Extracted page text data

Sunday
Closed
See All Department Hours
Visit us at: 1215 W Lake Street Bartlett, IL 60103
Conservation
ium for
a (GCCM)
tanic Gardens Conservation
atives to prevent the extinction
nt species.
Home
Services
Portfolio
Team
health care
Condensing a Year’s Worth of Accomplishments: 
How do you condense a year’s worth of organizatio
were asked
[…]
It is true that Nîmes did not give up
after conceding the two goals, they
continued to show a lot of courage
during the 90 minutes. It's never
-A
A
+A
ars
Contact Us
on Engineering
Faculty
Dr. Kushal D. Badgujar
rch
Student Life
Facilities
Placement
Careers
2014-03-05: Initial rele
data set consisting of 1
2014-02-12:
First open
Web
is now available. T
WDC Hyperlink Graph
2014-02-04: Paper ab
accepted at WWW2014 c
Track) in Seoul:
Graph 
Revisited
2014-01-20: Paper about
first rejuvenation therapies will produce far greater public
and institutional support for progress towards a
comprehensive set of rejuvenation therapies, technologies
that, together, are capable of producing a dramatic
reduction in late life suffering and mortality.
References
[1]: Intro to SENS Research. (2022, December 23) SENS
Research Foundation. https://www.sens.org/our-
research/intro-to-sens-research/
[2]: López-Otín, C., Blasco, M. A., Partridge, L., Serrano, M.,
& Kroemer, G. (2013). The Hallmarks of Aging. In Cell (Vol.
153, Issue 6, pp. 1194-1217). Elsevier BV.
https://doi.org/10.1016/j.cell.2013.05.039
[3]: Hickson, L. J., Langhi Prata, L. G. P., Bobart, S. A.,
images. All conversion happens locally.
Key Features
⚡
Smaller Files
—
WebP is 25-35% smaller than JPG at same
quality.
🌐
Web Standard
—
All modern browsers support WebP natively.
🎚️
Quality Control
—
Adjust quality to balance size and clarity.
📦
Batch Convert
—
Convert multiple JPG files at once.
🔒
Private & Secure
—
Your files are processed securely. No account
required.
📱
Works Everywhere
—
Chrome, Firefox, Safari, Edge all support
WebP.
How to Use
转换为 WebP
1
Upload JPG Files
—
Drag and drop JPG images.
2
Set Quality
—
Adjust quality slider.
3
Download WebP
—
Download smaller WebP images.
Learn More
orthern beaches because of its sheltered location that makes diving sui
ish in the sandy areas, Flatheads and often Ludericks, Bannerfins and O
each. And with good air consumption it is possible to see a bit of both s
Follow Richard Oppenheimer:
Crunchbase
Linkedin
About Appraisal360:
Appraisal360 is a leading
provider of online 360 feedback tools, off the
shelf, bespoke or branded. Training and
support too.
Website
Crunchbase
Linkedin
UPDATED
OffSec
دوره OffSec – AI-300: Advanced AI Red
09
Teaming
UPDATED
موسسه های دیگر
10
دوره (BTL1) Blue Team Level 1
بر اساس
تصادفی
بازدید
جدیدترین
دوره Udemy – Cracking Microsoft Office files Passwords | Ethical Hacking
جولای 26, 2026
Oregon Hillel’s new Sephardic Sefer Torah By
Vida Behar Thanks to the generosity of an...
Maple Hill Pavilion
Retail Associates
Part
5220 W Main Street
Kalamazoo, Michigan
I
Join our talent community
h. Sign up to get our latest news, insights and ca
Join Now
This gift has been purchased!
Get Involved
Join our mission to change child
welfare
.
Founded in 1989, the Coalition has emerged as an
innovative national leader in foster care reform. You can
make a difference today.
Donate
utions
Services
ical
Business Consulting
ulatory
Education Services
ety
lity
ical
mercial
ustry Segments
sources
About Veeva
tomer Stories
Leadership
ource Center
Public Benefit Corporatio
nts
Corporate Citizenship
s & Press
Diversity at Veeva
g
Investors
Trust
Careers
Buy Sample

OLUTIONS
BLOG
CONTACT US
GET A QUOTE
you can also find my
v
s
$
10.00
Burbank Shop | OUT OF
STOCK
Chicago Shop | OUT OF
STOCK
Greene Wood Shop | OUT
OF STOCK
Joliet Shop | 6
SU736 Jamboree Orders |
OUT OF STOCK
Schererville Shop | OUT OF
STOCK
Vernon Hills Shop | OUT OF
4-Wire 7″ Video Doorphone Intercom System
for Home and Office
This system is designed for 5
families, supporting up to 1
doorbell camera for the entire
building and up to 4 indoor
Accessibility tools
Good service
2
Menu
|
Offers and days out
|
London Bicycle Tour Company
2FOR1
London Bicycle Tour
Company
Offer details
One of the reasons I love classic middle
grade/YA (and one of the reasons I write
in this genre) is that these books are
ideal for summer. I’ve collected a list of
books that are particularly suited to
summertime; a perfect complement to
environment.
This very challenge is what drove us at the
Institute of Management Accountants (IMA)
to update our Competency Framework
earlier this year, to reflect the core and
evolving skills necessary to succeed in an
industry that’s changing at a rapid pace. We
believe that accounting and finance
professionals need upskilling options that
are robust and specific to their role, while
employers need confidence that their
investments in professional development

**AIM OF THE EXERCISE**
Return every entry exactly.

**EXERCISE ANSWER**
Sunday
Closed
See All Department Hours
Visit us at: 1215 W Lake Street Bartlett, IL 60103
Conservation
ium for
a (GCCM)
tanic Gardens Conservation
atives to prevent the extinction
nt species.
Home
Services
Portfolio
Team
health care
Condensing a Year’s Worth of Accomplishments: 
How do you condense a year’s worth of organizatio
were asked
[…]
It is true that Nîmes did not give up
after conceding the two goals, they
continued to show a lot of courage
during the 90 minutes. It's never
-A
A
+A
ars
Contact Us
on Engineering
Faculty
Dr. Kushal D. Badgujar
rch
Student Life
Facilities
Placement
Careers
2014-03-05: Initial rele
data set consisting of 1
2014-02-12:
First open
Web
is now available. T
WDC Hyperlink Graph
2014-02-04: Paper ab
accepted at WWW2014 c
Track) in Seoul:
Graph 
Revisited
2014-01-20: Paper about
first rejuvenation therapies will produce far greater public
and institutional support for progress towards a
comprehensive set of rejuvenation therapies, technologies
that, together, are capable of producing a dramatic
reduction in late life suffering and mortality.
References
[1]: Intro to SENS Research. (2022, December 23) SENS
Research Foundation. https://www.sens.org/our-
research/intro-to-sens-research/
[2]: López-Otín, C., Blasco, M. A., Partridge, L., Serrano, M.,
& Kroemer, G. (2013). The Hallmarks of Aging. In Cell (Vol.
153, Issue 6, pp. 1194-1217). Elsevier BV.
https://doi.org/10.1016/j.cell.2013.05.039
[3]: Hickson, L. J., Langhi Prata, L. G. P., Bobart, S. A.,
images. All conversion happens locally.
Key Features
⚡
Smaller Files
—
WebP is 25-35% smaller than JPG at same
quality.
🌐
Web Standard
—
All modern browsers support WebP natively.
🎚️
Quality Control
—
Adjust quality to balance size and clarity.
📦
Batch Convert
—
Convert multiple JPG files at once.
🔒
Private & Secure
—
Your files are processed securely. No account
required.
📱
Works Everywhere
—
Chrome, Firefox, Safari, Edge all support
WebP.
How to Use
转换为 WebP
1
Upload JPG Files
—
Drag and drop JPG images.
2
Set Quality
—
Adjust quality slider.
3
Download WebP
—
Download smaller WebP images.
Learn More
orthern beaches because of its sheltered location that makes diving sui
ish in the sandy areas, Flatheads and often Ludericks, Bannerfins and O
each. And with good air consumption it is possible to see a bit of both s
Follow Richard Oppenheimer:
Crunchbase
Linkedin
About Appraisal360:
Appraisal360 is a leading
provider of online 360 feedback tools, off the
shelf, bespoke or branded. Training and
support too.
Website
Crunchbase
Linkedin
UPDATED
OffSec
دوره OffSec – AI-300: Advanced AI Red
09
Teaming
UPDATED
موسسه های دیگر
10
دوره (BTL1) Blue Team Level 1
بر اساس
تصادفی
بازدید
جدیدترین
دوره Udemy – Cracking Microsoft Office files Passwords | Ethical Hacking
جولای 26, 2026
Oregon Hillel’s new Sephardic Sefer Torah By
Vida Behar Thanks to the generosity of an...
Maple Hill Pavilion
Retail Associates
Part
5220 W Main Street
Kalamazoo, Michigan
I
Join our talent community
h. Sign up to get our latest news, insights and ca
Join Now
This gift has been purchased!
Get Involved
Join our mission to change child
welfare
.
Founded in 1989, the Coalition has emerged as an
innovative national leader in foster care reform. You can
make a difference today.
Donate
utions
Services
ical
Business Consulting
ulatory
Education Services
ety
lity
ical
mercial
ustry Segments
sources
About Veeva
tomer Stories
Leadership
ource Center
Public Benefit Corporatio
nts
Corporate Citizenship
s & Press
Diversity at Veeva
g
Investors
Trust
Careers
Buy Sample

OLUTIONS
BLOG
CONTACT US
GET A QUOTE
you can also find my
v
s
$
10.00
Burbank Shop | OUT OF
STOCK
Chicago Shop | OUT OF
STOCK
Greene Wood Shop | OUT
OF STOCK
Joliet Shop | 6
SU736 Jamboree Orders |
OUT OF STOCK
Schererville Shop | OUT OF
STOCK
Vernon Hills Shop | OUT OF
4-Wire 7″ Video Doorphone Intercom System
for Home and Office
This system is designed for 5
families, supporting up to 1
doorbell camera for the entire
building and up to 4 indoor
Accessibility tools
Good service
2
Menu
|
Offers and days out
|
London Bicycle Tour Company
2FOR1
London Bicycle Tour
Company
Offer details
One of the reasons I love classic middle
grade/YA (and one of the reasons I write
in this genre) is that these books are
ideal for summer. I’ve collected a list of
books that are particularly suited to
summertime; a perfect complement to
environment.
This very challenge is what drove us at the
Institute of Management Accountants (IMA)
to update our Competency Framework
earlier this year, to reflect the core and
evolving skills necessary to succeed in an
industry that’s changing at a rapid pace. We
believe that accounting and finance
professionals need upskilling options that
are robust and specific to their role, while
employers need confidence that their
investments in professional development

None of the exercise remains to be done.